# Exercise goal
From the data below, repeat exactly the lines from the line with "1.3 Dynamic configuration" to the line with "With the MDMA, both", both included.

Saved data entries
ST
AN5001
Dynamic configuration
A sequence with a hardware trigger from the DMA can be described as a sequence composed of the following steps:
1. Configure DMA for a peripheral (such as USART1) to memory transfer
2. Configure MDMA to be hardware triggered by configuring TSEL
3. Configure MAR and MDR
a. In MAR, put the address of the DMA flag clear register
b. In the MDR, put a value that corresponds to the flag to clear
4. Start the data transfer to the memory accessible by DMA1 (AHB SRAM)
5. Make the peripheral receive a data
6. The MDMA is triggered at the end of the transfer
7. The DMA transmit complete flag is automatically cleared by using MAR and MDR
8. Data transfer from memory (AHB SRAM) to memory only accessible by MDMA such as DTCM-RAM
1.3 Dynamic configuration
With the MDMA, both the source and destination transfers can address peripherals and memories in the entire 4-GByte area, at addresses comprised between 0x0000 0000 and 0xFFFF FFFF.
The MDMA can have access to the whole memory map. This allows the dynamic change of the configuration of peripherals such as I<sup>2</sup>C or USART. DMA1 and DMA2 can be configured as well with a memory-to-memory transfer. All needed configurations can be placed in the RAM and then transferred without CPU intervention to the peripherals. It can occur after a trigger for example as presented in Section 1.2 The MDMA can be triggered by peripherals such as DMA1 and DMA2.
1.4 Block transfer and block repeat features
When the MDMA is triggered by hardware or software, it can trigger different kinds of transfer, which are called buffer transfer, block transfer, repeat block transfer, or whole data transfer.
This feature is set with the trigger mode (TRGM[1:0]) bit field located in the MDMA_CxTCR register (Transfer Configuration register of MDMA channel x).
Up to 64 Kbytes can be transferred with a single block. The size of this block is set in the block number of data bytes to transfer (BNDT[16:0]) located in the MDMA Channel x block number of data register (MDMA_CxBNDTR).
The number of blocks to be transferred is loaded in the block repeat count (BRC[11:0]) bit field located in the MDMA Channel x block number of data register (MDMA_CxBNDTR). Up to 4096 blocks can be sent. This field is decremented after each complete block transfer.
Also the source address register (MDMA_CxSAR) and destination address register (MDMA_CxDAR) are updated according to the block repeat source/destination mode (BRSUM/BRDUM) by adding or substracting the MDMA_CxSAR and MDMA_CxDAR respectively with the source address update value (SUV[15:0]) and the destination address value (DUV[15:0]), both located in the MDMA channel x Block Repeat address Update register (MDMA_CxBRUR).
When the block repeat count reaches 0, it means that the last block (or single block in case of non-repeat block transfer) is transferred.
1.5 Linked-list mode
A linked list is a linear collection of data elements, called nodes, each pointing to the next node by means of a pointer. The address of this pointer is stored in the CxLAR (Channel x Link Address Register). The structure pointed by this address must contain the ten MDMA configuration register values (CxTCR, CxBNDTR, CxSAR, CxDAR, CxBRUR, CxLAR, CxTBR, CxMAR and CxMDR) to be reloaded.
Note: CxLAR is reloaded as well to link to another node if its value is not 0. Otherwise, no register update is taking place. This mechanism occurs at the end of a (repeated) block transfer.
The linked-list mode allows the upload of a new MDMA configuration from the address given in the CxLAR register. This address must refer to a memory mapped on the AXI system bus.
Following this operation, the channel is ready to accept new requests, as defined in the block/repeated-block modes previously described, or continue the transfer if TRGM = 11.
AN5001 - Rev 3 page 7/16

# Task solution
1.3 Dynamic configuration
With the MDMA, both the source and destination transfers can address peripherals and memories in the entire 4-GByte area, at addresses comprised between 0x0000 0000 and 0xFFFF FFFF.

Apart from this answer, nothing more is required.